Look through the records, and wherever the string "page" turns up, copy out that line.

*Task input:*
****************

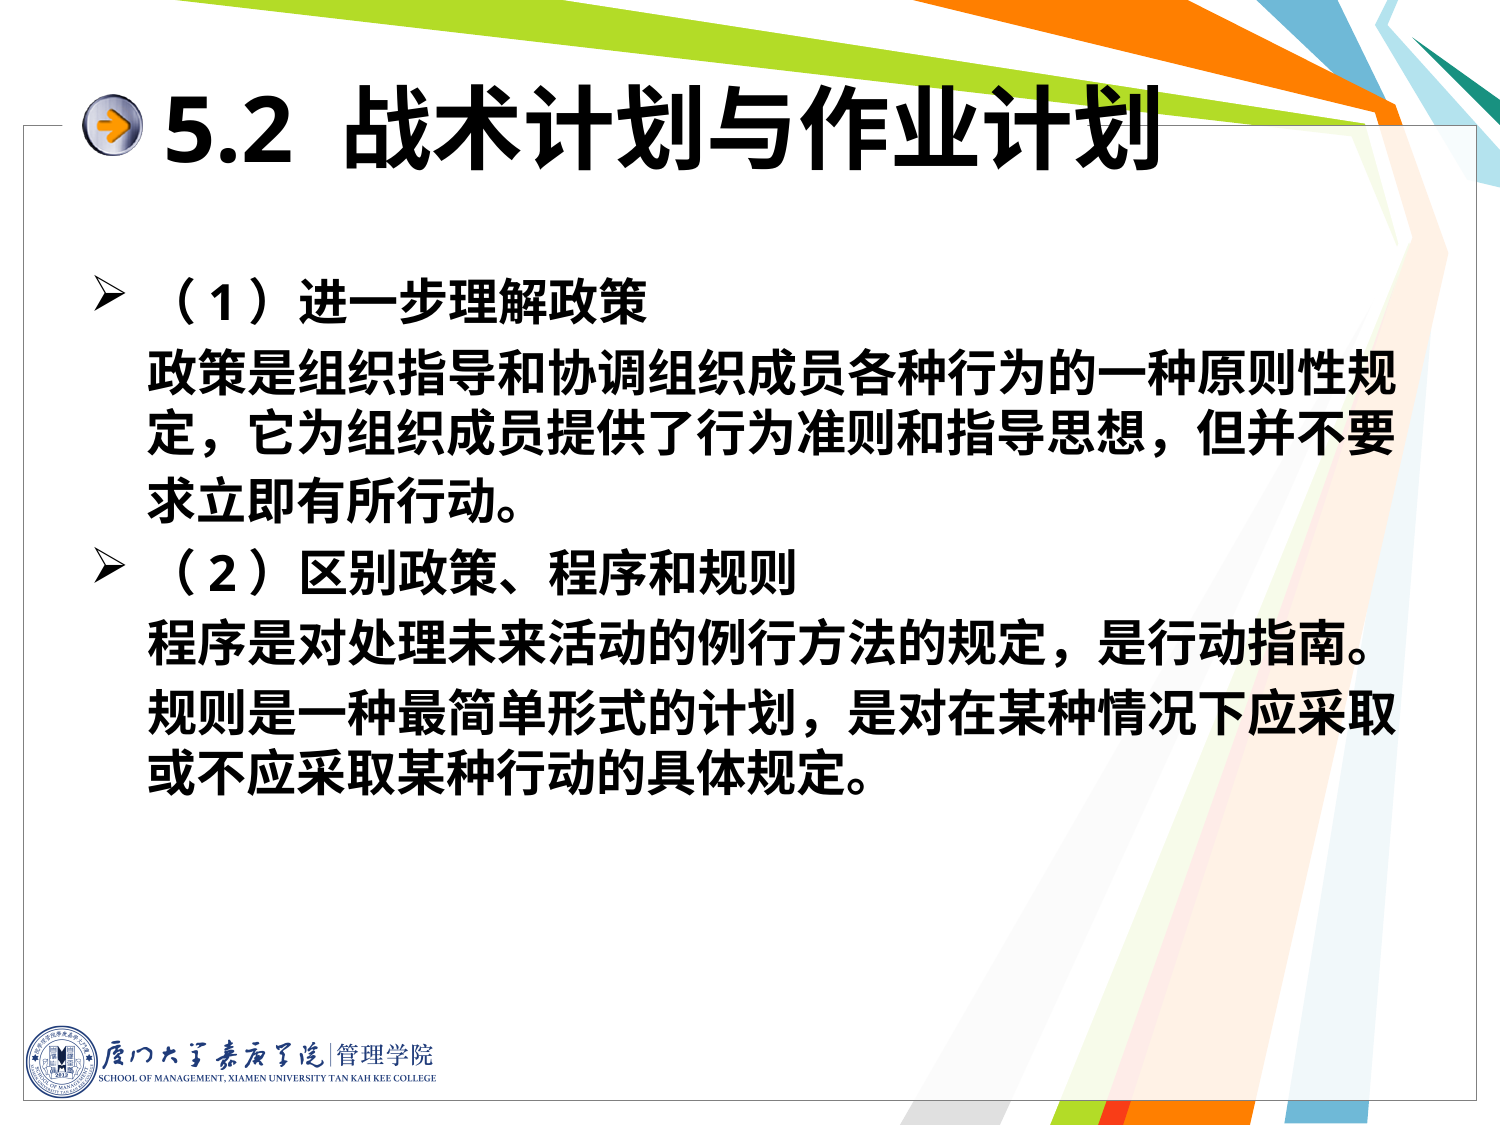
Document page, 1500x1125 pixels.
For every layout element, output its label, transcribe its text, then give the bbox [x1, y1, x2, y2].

list （1）进一步理解政策 政策是组织指导和协调组织成员各种行为的一种原则性规定，它为组织成员提供了行为准则和指导思想，但并不要求立即有所行动。 （2）区别政策、程序和规则 程序是对处理未来活动的例行方法的规定，是行动指南。 规则是一种最简单形式的计划，是对在某种情况下应采取或不应采取某种行动的具体规定。 [75, 262, 1425, 1005]
picture [82, 94, 143, 156]
picture [24, 1024, 438, 1100]
title 5.2 战术计划与作业计划 [148, 32, 1182, 220]
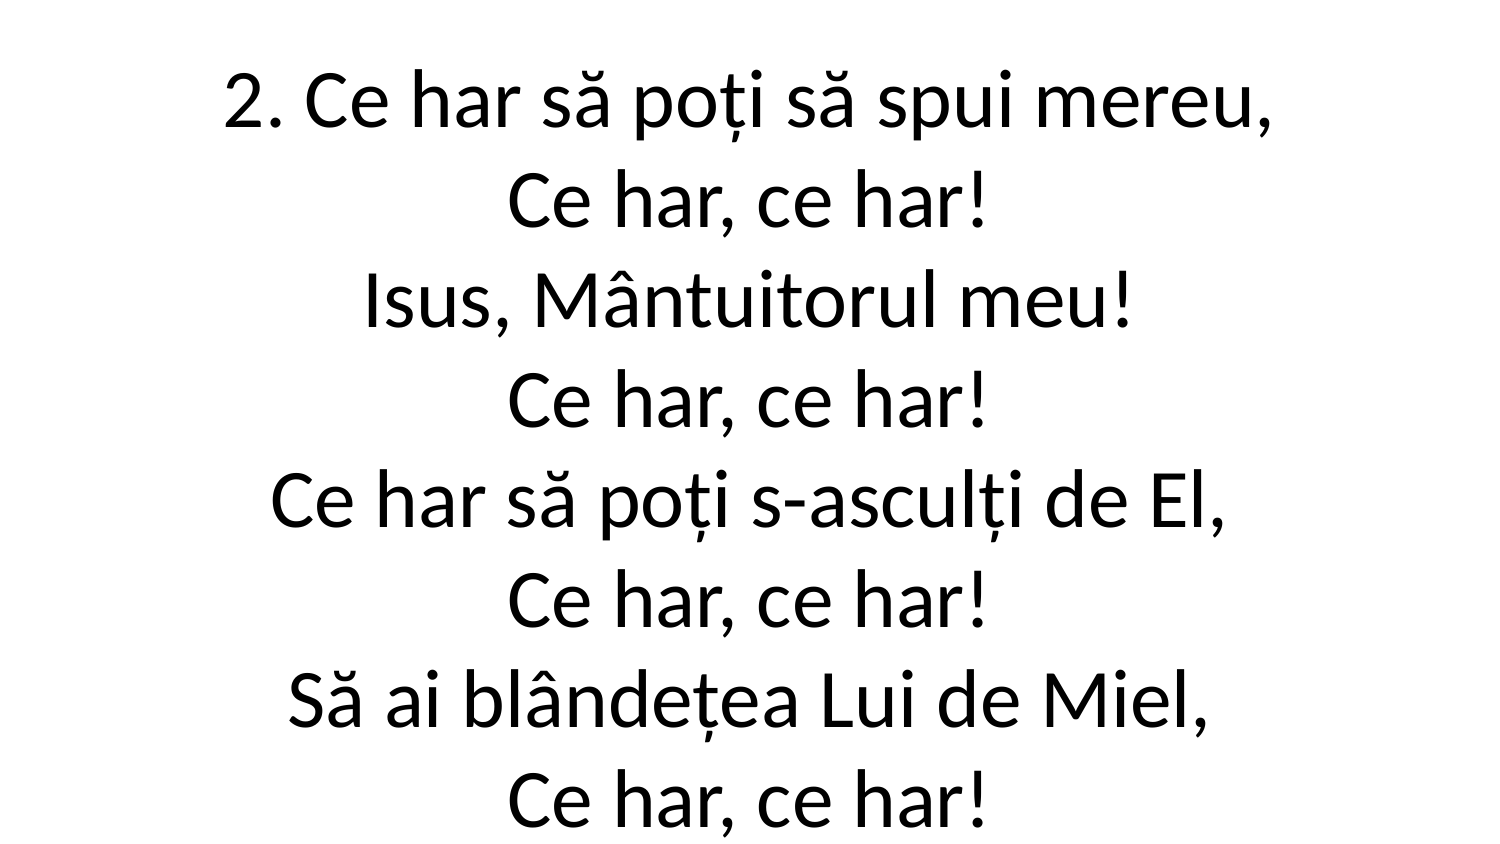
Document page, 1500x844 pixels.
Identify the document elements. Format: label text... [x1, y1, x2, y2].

text_box 2. Ce har să poți să spui mereu, Ce har, ce har! Isus, Mântuitorul meu! Ce har, ce har! Ce har să poți s-asculți de El, Ce har, ce har! Să ai blândețea Lui de Miel, Ce har, ce har! [208, 0, 1292, 844]
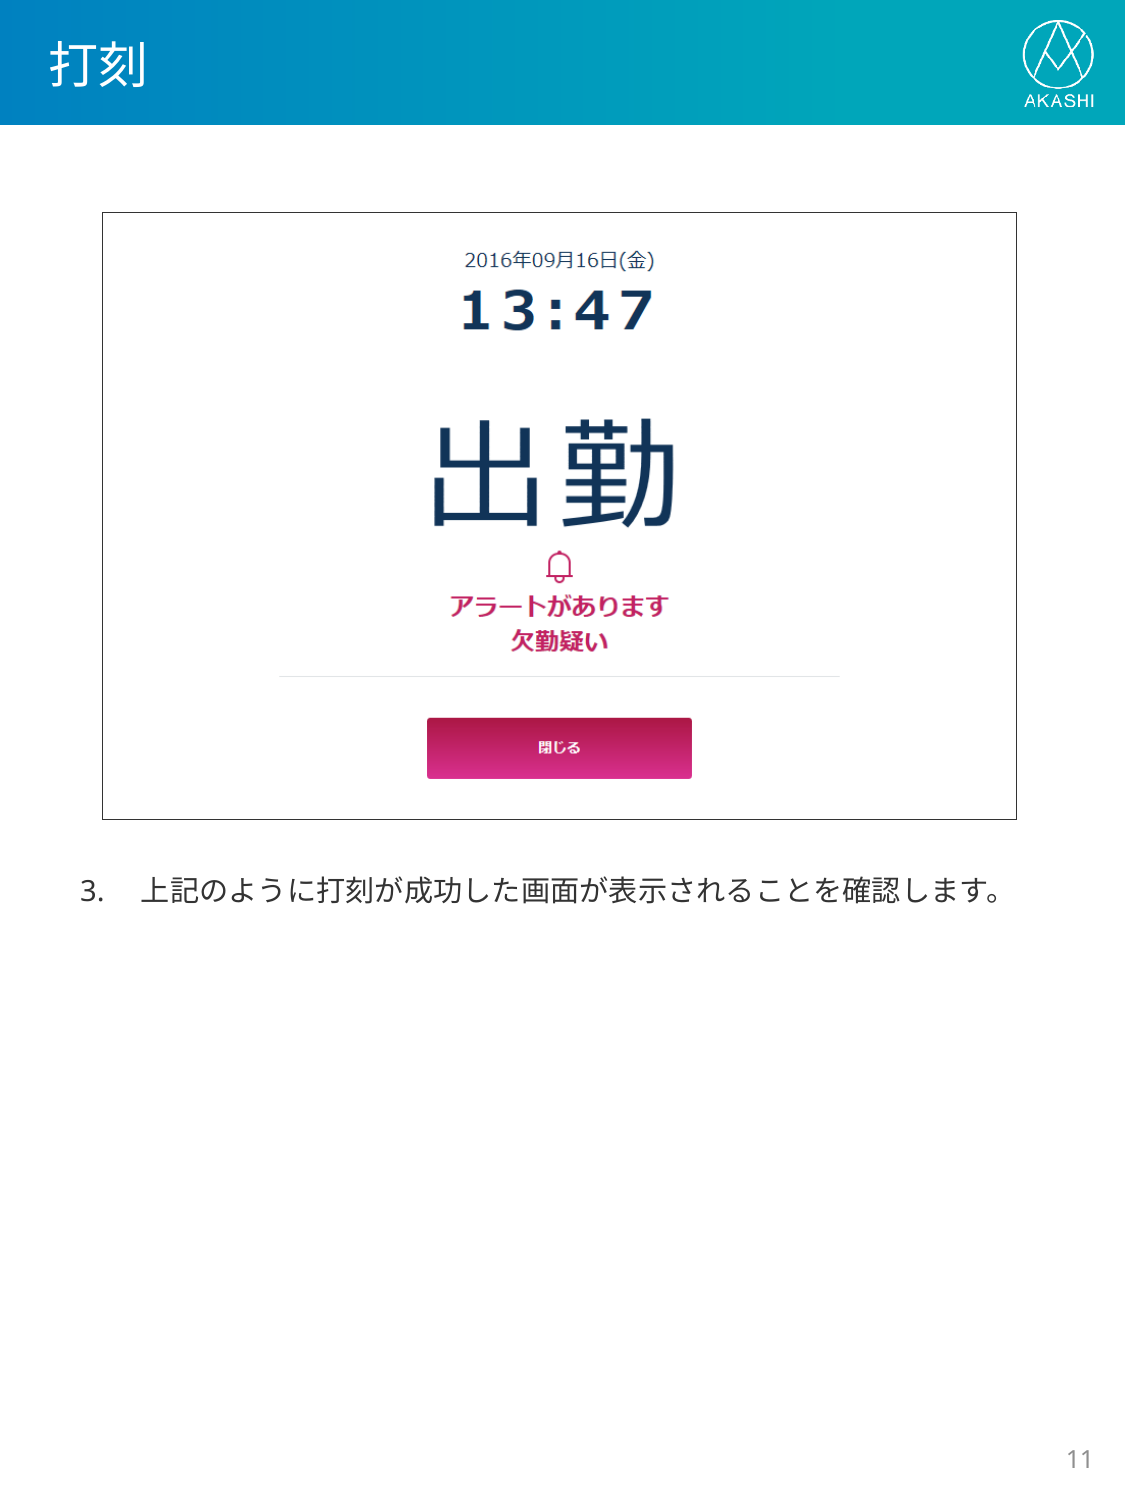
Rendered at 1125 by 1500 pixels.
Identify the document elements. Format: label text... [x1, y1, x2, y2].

text_box 3. 上記のように打刻が成功した画面が表示されることを確認します。 [65, 864, 1043, 915]
slide_number 10 [856, 1420, 1110, 1500]
title 打刻 [33, 0, 1045, 123]
picture [103, 213, 1016, 819]
picture [1045, 9, 1103, 117]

****************

*Task output:*
Document page, 1500x1125 pixels.
Document page, 1500x844 pixels.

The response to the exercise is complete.